(The input begins)

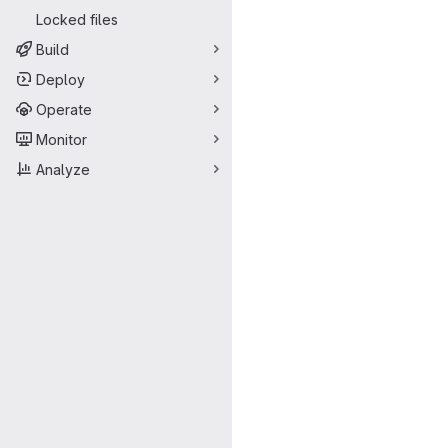
Locked files
Build
Deploy
Operate
Monitor
Analyze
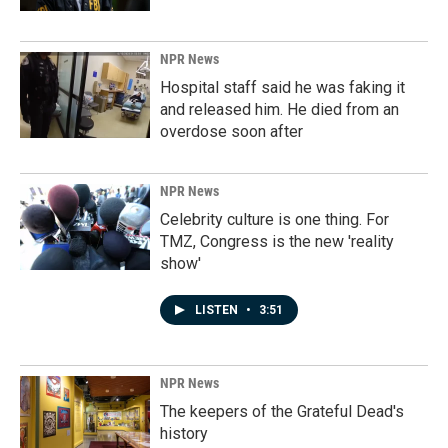
NPR News
Hospital staff said he was faking it
and released him. He died from an
overdose soon after
NPR News
Celebrity culture is one thing. For
TMZ, Congress is the new 'reality
show'
LISTEN
•
3:51
NPR News
The keepers of the Grateful Dead's
history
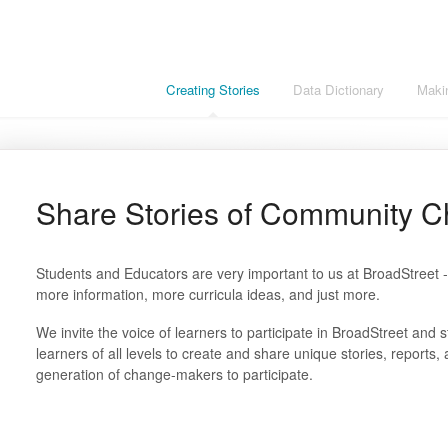
Creating Stories
Data Dictionary
Maki
Share Stories of Community 
Students and Educators are very important to us at BroadStreet - 
more information, more curricula ideas, and just more.
We invite the voice of learners to participate in BroadStreet and 
learners of all levels to create and share unique stories, report
generation of change-makers to participate.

(The input ends)

## What you will do
Respond with one number, the count of lines of the material that include "BroadStreet".

## Reply
2